Text below:

Jules Gabriel Verne (French pronunciation: [ʒyl vɛʁn]; February 8, 1828 – March 24, 1905) was a French author who pioneered the science fiction genre.[1] He is best known for his novels Twenty Thousand Leagues Under the Sea (1870), A Journey to the Center of the Earth (1864), and Around the World in Eighty Days (1873). Verne wrote about space, air, and underwater travel before air travel and practical submarines were invented, and before practical means of space travel had been devised. He is the second most translated author in the world.[2] Some of his books have also been made into live-action and animated films and television shows. Verne is often referred to as the "Father of Science Fiction", a title sometimes shared with Hugo Gernsback and H. G. Wells.[3]

Early life

Jules Gabriel Verne was born in Nantes, Brittany (French: Bretagne) in France, to Pierre Verne, an attorney, and his wife, Sophie Allote de la Fuÿe.[4] Jules spent his early years at home with his parents in the bustling harbor city of Nantes. The family spent summers in a country house just outside the city, in Brains on the banks of the Loire River. Here Jules and his brother Paul would often rent a boat for a Franc a day. The sight of the many ships navigating the river sparked Jules's imagination, as he describes in the autobiographical short story "Souvenirs d'Enfance et de Jeunesse". At the age of nine, Jules and Paul, of whom he was very fond, were sent to boarding school at the Saint Donatien College (Petit séminaire de Saint-Donatien). As a child, he developed a great interest in travel and exploration, a passion he showed as a writer of adventure stories and science fiction. His interest in writing often cost him progress in other subjects.

At the boarding school, Verne studied Latin, which he used in his short story "Le Mariage de Monsieur Anselme des Tilleuls" in the mid 1850s. One of his teachers may have been the French inventor Brutus de Villeroi,[citation needed] professor of drawing and mathematics at the college in 1842, and who later became famous for creating the US Navy's first submarine, the USS Alligator. De Villeroi may have inspired Verne's conceptual design for the Nautilus in Twenty Thousand Leagues Under the Sea, although no direct exchanges between the two men have been recorded.

End of Text.

Requirement A -
Please copy the records word for word, from the first line through the line holding "bled times. We're", inclusive.

Input material below:

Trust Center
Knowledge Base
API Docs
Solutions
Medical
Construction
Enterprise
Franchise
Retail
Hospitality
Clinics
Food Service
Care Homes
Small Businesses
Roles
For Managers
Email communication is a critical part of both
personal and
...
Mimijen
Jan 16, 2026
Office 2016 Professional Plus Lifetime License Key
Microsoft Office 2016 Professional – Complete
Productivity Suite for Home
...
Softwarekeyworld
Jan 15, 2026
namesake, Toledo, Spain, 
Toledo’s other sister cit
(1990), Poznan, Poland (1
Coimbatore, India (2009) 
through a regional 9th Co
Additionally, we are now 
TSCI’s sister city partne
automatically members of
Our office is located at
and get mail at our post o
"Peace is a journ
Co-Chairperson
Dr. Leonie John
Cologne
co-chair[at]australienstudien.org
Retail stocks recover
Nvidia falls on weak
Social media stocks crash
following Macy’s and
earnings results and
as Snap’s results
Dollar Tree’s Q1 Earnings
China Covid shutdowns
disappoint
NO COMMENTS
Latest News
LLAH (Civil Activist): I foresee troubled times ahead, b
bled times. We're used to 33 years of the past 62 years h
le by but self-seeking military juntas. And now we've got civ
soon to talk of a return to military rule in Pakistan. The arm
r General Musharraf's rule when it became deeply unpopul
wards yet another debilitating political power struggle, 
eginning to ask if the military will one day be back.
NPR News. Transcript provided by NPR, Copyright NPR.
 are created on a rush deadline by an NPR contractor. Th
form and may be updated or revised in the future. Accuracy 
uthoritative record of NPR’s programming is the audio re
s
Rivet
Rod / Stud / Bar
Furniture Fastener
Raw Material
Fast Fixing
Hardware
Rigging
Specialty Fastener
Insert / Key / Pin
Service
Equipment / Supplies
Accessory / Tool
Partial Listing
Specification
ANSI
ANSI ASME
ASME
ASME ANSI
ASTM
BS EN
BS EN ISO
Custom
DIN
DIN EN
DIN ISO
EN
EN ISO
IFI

End of Input material.

Requirement B -
Rewrite the passage of the Jules Verne text between "At the boarding" and "have been recorded.", inclusive, replacing "Latin" with "Greek".

Exercise response A -
Trust Center
Knowledge Base
API Docs
Solutions
Medical
Construction
Enterprise
Franchise
Retail
Hospitality
Clinics
Food Service
Care Homes
Small Businesses
Roles
For Managers
Email communication is a critical part of both
personal and
...
Mimijen
Jan 16, 2026
Office 2016 Professional Plus Lifetime License Key
Microsoft Office 2016 Professional – Complete
Productivity Suite for Home
...
Softwarekeyworld
Jan 15, 2026
namesake, Toledo, Spain, 
Toledo’s other sister cit
(1990), Poznan, Poland (1
Coimbatore, India (2009) 
through a regional 9th Co
Additionally, we are now 
TSCI’s sister city partne
automatically members of
Our office is located at
and get mail at our post o
"Peace is a journ
Co-Chairperson
Dr. Leonie John
Cologne
co-chair[at]australienstudien.org
Retail stocks recover
Nvidia falls on weak
Social media stocks crash
following Macy’s and
earnings results and
as Snap’s results
Dollar Tree’s Q1 Earnings
China Covid shutdowns
disappoint
NO COMMENTS
Latest News
LLAH (Civil Activist): I foresee troubled times ahead, b
bled times. We're used to 33 years of the past 62 years h

Exercise response B -
At the boarding school, Verne studied Greek, which he used in his short story "Le Mariage de Monsieur Anselme des Tilleuls" in the mid 1850s. One of his teachers may have been the French inventor Brutus de Villeroi,[citation needed] professor of drawing and mathematics at the college in 1842, and who later became famous for creating the US Navy's first submarine, the USS Alligator. De Villeroi may have inspired Verne's conceptual design for the Nautilus in Twenty Thousand Leagues Under the Sea, although no direct exchanges between the two men have been recorded.